◆ **Brief A**:
In the article on prepaid wireless, what is the name of the prepaid brand Sprint launched?
◆ **Brief B**:
Do these statements agree with the article on prepaid wireless? (i) T-Mobile is gaining subscribers. (ii) Verizon Wireless and AT&T are still showing growth. (iii) Sprint is doubling down on prepaid. Answer yes or no for each and quote the deciding words.

Start of Excerpt provided

Prepaid models about to alter wireless carrier dynamics

Prepaid models about to alter wireless carrier dynamics

Summary: Sprint's move to launch a new prepaid wireless brand dubbed Common Cents Mobile was just one more nail in the post-paid wireless coffin. What happens when the post-paid-fueled revenue growth is sucked out of wireless carriers?

SHARE:

Sprint's move to launch a new prepaid wireless brand dubbed Common Cents Mobile was just one more nail in the post-paid wireless coffin. What happens when the post-paid-fueled revenue growth is sucked out of wireless carriers?

With all the wireless industry earnings reports in, the market looks downright shaky when it comes to revenue growth. Simply put, the growth is gone. T-Mobile is losing subscribers as is Sprint, which is doubling down on prepaid calls. Verizon Wireless and AT&T are still showing growth, but the post-paid variety is slowing down.

End of Excerpt provided
Start of Raw data

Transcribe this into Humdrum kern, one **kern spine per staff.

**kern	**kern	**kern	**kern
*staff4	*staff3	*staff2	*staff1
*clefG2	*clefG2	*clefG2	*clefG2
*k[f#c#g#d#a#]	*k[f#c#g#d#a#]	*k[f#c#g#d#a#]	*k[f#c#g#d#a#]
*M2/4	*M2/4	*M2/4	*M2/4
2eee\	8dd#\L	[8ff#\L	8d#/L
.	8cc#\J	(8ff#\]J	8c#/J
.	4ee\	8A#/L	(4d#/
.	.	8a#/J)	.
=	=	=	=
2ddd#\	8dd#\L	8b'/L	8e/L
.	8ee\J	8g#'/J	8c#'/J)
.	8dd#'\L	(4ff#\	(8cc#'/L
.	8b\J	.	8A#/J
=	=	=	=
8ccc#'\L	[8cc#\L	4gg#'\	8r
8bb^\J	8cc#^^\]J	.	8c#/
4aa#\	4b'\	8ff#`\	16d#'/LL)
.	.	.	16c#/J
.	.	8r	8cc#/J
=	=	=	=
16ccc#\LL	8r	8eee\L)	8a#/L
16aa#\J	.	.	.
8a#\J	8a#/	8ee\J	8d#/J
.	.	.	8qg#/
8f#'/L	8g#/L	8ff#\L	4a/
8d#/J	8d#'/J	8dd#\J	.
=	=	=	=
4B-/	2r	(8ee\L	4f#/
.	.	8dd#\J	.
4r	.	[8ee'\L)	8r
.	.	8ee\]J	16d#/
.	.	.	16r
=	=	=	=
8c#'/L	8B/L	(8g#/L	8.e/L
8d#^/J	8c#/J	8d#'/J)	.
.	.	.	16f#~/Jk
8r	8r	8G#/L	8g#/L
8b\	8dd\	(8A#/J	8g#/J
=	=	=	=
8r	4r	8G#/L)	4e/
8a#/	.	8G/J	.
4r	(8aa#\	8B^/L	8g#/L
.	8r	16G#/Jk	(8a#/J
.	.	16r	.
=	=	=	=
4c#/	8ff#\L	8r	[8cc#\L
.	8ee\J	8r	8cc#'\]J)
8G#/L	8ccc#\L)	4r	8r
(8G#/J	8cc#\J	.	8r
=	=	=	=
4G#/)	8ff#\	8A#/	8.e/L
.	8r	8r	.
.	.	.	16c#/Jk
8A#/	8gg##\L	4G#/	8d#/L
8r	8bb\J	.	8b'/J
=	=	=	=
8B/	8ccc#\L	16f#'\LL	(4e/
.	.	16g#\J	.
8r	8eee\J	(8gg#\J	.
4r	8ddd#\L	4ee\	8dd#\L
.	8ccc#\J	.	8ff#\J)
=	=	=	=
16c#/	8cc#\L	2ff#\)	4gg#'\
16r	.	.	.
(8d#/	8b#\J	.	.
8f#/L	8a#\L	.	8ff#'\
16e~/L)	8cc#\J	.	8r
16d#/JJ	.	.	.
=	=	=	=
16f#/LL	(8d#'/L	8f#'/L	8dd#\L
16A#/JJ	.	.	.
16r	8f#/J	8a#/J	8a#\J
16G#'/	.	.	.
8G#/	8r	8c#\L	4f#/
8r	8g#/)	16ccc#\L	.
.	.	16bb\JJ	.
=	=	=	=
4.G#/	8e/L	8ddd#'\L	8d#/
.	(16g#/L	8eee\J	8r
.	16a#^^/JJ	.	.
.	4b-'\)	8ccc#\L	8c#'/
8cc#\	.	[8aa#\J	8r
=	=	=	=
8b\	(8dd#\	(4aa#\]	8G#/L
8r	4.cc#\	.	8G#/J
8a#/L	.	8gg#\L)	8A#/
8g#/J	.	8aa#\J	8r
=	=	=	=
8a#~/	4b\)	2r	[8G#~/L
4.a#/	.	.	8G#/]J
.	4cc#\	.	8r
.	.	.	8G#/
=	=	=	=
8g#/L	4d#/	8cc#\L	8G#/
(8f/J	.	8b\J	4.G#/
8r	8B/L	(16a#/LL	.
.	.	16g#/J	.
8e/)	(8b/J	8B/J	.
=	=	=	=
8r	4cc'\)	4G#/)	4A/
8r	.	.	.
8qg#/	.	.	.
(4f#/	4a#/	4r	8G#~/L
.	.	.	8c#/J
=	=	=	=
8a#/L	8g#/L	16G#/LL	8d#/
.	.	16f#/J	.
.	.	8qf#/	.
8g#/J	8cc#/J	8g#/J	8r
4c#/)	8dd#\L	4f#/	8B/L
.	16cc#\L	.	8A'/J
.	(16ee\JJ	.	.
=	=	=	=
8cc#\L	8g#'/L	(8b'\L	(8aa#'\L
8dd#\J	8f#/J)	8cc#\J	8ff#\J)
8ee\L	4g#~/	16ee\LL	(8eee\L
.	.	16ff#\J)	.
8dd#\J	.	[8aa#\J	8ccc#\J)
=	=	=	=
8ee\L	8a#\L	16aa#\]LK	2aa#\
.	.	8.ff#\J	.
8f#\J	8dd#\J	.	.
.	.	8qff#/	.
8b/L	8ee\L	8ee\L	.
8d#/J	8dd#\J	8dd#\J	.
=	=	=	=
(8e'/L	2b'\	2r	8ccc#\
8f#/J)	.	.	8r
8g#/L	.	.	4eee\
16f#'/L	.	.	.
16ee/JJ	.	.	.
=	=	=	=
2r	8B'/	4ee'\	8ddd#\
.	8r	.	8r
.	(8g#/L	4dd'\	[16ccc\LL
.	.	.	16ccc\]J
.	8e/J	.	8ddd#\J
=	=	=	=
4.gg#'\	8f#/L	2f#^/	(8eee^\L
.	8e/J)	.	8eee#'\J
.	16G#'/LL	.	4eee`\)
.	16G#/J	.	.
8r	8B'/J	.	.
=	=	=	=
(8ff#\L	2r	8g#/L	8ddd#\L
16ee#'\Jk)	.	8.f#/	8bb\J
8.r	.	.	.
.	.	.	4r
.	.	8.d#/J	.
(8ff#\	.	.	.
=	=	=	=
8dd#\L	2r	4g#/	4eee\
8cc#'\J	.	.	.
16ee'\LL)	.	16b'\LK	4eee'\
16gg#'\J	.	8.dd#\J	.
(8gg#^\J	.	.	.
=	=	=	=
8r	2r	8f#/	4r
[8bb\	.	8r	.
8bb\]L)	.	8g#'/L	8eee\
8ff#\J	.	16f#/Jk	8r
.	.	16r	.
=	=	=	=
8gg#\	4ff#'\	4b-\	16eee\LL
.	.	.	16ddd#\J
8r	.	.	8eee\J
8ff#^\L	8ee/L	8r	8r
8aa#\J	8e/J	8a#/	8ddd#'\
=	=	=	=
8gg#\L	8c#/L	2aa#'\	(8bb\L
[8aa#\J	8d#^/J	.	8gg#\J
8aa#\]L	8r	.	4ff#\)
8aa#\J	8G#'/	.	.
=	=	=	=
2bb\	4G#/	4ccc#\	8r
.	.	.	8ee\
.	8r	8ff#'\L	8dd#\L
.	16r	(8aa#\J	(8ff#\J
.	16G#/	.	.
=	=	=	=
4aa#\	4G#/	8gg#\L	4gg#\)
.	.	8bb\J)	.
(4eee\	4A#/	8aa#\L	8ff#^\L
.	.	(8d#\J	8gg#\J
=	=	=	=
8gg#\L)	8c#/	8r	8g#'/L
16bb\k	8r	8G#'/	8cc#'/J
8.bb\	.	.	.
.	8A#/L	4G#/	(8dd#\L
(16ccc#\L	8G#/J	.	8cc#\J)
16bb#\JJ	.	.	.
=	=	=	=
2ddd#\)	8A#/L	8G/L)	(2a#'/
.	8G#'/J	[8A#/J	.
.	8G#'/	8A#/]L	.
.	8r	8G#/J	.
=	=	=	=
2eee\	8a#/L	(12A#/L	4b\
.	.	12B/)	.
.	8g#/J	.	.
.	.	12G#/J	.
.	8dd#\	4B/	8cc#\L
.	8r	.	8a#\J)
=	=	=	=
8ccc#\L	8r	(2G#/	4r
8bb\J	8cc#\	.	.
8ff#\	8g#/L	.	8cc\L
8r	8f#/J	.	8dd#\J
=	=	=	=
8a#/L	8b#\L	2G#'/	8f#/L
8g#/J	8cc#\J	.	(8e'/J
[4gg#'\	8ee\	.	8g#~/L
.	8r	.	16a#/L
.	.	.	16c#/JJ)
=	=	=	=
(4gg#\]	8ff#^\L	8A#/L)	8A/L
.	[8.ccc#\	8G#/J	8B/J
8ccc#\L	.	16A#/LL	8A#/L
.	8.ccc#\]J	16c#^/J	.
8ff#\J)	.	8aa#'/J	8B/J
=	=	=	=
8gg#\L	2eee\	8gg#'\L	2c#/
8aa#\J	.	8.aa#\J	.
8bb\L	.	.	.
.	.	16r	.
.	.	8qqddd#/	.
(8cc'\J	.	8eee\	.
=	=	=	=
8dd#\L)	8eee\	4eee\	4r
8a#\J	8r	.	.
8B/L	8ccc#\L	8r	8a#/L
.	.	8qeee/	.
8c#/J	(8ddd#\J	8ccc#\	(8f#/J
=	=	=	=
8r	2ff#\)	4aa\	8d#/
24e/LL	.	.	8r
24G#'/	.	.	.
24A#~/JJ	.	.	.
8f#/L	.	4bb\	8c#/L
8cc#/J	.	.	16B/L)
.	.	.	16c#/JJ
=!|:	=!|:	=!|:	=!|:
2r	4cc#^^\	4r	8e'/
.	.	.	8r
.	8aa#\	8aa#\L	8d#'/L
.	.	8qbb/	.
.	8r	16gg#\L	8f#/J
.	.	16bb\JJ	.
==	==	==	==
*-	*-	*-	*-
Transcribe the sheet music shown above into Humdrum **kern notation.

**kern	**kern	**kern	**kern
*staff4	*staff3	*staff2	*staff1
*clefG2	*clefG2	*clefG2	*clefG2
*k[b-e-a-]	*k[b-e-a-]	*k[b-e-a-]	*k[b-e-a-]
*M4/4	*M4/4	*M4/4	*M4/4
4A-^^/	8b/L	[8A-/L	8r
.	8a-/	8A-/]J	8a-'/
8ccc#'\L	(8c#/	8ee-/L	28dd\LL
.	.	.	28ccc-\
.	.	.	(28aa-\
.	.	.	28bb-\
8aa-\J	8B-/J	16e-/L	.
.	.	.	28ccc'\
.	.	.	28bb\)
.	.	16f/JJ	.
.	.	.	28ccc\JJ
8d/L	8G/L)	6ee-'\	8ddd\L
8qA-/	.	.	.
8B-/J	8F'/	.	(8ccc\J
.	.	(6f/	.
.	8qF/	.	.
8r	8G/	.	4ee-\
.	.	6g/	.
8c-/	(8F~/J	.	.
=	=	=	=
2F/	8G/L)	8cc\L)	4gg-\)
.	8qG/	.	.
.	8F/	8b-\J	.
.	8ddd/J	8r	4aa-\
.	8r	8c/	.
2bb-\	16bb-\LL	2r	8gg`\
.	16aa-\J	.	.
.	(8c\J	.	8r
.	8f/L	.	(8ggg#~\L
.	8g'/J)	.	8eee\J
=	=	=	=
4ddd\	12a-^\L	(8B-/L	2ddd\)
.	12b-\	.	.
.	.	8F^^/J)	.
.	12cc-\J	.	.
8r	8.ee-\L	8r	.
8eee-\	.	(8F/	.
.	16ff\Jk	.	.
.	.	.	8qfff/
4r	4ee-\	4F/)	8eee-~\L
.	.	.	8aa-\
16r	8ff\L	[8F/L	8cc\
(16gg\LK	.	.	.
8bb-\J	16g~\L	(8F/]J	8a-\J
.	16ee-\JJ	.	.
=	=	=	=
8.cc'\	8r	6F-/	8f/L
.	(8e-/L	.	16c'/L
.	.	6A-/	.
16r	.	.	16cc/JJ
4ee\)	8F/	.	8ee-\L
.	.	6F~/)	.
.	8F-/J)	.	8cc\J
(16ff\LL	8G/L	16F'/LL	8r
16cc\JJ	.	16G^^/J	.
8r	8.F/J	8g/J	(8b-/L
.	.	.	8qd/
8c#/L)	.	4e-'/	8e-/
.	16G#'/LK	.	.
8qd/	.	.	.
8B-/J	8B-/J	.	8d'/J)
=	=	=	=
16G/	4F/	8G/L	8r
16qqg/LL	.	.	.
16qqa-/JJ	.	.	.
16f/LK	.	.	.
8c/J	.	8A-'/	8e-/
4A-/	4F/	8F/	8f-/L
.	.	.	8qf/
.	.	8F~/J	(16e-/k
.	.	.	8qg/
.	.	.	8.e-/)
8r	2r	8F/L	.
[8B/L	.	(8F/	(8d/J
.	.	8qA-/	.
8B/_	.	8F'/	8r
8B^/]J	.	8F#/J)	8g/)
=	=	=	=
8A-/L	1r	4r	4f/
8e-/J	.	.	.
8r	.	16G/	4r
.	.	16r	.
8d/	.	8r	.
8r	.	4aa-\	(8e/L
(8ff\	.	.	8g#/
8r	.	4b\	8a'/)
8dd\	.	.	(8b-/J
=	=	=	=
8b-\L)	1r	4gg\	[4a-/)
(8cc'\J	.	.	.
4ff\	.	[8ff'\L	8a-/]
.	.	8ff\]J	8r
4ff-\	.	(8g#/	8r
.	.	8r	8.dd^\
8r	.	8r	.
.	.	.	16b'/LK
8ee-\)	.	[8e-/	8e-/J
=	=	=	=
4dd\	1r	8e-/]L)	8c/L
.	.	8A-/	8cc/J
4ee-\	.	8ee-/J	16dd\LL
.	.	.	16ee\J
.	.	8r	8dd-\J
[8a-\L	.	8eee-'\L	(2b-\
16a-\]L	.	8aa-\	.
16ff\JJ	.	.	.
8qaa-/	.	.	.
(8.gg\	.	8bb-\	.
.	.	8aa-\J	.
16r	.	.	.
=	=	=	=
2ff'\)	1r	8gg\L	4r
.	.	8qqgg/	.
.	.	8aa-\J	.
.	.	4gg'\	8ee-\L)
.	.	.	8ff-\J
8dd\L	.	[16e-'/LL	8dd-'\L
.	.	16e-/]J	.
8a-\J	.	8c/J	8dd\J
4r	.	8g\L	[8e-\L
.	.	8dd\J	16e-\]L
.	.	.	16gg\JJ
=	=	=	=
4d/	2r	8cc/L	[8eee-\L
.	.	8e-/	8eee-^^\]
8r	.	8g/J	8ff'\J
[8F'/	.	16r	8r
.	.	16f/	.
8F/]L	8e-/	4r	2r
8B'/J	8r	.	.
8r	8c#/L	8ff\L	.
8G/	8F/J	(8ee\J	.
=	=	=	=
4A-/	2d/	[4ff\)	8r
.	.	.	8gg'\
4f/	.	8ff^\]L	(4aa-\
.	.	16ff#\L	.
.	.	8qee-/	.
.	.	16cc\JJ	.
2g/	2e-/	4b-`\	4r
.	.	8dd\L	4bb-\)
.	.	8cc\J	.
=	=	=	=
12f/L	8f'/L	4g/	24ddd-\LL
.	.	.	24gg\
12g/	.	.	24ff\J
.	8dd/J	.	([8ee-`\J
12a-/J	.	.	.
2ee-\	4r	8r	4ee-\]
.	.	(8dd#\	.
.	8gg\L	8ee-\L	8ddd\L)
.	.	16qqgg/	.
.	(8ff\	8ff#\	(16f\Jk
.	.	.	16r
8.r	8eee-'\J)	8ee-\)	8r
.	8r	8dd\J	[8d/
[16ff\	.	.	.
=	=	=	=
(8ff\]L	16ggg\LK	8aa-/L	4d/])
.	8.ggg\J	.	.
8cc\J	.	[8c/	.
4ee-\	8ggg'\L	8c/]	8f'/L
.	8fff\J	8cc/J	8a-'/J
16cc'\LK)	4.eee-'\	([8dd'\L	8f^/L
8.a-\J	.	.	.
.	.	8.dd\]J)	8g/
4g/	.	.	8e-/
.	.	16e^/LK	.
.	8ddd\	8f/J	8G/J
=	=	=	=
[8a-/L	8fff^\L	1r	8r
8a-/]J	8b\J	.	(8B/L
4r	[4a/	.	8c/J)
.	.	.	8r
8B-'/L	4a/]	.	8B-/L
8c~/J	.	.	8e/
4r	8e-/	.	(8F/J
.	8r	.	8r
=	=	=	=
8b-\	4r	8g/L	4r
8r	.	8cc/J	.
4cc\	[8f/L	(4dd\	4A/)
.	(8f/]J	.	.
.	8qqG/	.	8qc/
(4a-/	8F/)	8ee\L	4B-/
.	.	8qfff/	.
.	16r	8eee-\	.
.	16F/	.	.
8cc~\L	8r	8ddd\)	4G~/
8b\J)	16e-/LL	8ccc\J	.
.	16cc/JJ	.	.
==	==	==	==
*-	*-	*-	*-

End of Raw data

◆ **Your response A**:
Common Cents Mobile

◆ **Your response B**:
(i) No: "T-Mobile is losing subscribers"
(ii) Yes: "Verizon Wireless and AT&T are still showing growth"
(iii) Yes: "Sprint, which is doubling down on prepaid calls"